_Work instruction_.
State, as a bare number, how many lines below contain "same".

(Extracted page text data)

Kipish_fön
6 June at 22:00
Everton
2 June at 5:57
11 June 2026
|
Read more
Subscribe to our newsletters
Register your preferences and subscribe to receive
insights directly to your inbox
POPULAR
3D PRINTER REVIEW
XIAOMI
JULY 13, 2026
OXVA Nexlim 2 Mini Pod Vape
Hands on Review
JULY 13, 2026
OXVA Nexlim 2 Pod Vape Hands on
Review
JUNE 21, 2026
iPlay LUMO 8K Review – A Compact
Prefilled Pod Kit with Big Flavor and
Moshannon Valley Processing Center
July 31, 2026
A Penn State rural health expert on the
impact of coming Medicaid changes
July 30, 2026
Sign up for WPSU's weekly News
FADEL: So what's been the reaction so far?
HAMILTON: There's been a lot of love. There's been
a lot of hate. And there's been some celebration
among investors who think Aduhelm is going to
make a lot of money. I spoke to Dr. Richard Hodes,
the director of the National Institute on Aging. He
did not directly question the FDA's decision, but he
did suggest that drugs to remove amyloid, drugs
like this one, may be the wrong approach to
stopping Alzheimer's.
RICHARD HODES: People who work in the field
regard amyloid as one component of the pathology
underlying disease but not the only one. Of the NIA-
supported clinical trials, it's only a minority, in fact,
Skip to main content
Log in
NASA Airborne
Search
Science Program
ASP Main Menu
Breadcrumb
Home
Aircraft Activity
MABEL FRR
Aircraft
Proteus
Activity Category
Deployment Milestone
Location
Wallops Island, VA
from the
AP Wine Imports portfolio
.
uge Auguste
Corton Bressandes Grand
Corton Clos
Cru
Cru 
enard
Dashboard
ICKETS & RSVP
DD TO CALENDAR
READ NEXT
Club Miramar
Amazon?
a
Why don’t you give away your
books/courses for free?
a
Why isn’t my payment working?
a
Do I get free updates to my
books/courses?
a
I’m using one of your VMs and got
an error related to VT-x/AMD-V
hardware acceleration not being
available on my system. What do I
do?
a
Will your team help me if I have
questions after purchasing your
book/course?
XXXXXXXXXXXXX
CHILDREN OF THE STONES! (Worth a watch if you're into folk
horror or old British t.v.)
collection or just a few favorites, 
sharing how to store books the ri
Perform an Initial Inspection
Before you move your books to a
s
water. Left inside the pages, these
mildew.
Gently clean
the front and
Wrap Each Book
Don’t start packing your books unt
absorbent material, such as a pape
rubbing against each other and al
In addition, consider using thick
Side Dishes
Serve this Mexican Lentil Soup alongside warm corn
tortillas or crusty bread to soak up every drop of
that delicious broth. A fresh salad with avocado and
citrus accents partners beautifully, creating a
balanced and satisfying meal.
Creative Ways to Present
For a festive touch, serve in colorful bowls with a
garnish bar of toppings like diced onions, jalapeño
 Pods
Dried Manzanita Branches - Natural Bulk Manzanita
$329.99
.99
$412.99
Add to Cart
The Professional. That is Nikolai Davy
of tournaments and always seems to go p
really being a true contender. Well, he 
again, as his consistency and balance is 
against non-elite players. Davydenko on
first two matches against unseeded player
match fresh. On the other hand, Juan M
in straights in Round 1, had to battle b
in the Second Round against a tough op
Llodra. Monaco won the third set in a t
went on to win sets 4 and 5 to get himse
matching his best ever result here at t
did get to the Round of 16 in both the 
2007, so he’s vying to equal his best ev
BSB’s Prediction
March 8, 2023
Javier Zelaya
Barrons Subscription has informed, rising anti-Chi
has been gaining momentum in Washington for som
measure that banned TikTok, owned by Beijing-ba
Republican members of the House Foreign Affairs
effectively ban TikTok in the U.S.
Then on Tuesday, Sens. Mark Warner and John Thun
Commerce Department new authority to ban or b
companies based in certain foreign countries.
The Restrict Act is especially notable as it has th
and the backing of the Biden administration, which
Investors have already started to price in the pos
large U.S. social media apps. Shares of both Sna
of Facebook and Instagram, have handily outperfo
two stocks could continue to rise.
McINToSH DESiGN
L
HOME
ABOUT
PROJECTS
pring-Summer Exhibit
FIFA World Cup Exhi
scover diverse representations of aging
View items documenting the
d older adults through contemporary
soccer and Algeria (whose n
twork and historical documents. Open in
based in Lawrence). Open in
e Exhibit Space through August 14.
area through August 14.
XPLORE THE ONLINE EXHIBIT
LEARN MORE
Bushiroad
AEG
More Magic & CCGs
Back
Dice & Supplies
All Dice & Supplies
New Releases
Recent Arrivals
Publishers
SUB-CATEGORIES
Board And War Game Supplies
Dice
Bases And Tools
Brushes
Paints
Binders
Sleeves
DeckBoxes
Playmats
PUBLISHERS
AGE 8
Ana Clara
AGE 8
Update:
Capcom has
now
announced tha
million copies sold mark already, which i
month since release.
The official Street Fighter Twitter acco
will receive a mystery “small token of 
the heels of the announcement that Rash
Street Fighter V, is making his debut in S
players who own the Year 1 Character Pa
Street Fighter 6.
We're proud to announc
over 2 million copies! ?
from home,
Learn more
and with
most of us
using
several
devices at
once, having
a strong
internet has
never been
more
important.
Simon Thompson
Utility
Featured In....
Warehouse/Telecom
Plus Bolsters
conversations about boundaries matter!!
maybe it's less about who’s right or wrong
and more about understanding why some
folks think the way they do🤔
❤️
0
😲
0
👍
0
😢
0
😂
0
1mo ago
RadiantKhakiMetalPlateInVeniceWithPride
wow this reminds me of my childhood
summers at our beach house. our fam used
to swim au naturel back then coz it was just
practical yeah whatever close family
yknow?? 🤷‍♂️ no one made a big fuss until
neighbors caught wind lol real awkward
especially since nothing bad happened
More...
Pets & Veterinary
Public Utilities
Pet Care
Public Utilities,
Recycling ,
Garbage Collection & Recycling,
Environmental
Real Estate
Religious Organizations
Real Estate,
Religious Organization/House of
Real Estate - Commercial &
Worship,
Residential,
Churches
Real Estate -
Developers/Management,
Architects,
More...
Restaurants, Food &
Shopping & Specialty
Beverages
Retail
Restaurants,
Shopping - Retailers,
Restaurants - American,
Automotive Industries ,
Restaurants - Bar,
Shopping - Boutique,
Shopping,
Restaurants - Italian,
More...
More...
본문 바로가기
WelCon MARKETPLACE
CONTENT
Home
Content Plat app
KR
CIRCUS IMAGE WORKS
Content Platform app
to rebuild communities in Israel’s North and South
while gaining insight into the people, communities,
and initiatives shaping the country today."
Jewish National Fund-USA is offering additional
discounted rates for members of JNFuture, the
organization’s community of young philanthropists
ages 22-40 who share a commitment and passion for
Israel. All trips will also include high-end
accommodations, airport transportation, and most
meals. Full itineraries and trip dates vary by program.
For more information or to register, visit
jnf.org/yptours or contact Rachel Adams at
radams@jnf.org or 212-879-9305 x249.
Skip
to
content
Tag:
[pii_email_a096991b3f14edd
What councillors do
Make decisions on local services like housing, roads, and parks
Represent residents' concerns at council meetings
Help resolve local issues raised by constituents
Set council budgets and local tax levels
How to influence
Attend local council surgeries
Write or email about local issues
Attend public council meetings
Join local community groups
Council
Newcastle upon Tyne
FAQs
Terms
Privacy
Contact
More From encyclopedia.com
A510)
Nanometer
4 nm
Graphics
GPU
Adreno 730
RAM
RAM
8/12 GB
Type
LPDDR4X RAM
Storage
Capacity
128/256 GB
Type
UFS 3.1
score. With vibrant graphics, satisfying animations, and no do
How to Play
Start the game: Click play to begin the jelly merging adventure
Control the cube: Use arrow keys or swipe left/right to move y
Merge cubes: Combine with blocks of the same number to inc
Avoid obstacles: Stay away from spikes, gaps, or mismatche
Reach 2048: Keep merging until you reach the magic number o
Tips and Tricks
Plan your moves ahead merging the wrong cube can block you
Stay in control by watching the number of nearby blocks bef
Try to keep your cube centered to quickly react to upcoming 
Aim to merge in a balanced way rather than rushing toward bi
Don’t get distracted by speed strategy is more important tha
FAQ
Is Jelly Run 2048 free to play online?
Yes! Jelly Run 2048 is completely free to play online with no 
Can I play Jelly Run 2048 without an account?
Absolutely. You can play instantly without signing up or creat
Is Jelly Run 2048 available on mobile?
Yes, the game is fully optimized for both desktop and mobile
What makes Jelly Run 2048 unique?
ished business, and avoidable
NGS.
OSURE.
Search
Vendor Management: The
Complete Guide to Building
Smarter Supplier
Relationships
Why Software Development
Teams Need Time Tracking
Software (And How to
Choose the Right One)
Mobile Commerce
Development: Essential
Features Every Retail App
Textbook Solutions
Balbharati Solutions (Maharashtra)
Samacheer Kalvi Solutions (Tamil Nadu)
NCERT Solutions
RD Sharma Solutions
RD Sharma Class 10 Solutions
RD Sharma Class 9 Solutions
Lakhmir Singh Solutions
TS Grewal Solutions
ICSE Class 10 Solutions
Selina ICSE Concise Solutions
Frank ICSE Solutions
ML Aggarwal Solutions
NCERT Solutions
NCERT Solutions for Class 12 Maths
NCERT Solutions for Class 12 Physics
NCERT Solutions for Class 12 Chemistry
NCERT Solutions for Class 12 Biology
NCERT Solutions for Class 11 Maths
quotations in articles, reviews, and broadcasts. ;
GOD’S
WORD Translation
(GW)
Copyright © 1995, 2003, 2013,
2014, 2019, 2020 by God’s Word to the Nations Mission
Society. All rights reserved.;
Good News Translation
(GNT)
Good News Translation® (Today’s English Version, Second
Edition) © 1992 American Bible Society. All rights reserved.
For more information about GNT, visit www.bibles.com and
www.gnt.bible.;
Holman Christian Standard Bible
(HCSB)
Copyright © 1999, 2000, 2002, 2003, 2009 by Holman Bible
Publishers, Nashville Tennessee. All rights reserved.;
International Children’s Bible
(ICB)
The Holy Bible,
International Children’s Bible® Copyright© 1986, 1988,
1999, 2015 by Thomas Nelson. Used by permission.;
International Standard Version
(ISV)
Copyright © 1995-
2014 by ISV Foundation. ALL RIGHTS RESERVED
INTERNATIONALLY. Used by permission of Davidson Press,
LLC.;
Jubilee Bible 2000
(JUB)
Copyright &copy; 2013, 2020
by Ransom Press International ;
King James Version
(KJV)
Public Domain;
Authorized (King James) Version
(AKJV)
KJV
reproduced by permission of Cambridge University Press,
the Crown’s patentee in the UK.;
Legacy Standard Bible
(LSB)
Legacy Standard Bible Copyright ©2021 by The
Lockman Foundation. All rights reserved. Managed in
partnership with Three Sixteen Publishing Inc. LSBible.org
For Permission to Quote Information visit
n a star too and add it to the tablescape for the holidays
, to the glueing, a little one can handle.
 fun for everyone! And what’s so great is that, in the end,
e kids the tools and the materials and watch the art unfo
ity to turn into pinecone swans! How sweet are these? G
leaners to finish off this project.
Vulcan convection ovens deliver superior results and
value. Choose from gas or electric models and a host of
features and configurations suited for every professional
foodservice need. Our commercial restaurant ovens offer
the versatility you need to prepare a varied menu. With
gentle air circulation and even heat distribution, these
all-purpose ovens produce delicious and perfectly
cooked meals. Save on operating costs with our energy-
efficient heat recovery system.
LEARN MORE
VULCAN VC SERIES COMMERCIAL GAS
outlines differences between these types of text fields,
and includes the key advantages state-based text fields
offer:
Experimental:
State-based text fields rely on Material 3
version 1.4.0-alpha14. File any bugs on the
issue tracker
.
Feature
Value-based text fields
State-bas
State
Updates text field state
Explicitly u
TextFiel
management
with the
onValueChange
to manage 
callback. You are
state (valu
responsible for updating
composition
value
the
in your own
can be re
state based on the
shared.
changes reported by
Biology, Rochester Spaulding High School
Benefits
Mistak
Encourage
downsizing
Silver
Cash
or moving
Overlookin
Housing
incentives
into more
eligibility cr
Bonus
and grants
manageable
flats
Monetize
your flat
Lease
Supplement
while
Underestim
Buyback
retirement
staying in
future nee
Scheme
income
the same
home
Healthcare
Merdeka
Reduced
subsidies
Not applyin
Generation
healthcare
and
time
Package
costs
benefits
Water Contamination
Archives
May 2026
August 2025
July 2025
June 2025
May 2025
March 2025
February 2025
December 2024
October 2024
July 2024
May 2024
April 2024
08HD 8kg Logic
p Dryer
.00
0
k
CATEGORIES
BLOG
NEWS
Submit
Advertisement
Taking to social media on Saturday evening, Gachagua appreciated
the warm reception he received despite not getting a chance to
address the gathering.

_Exercise solution_.
2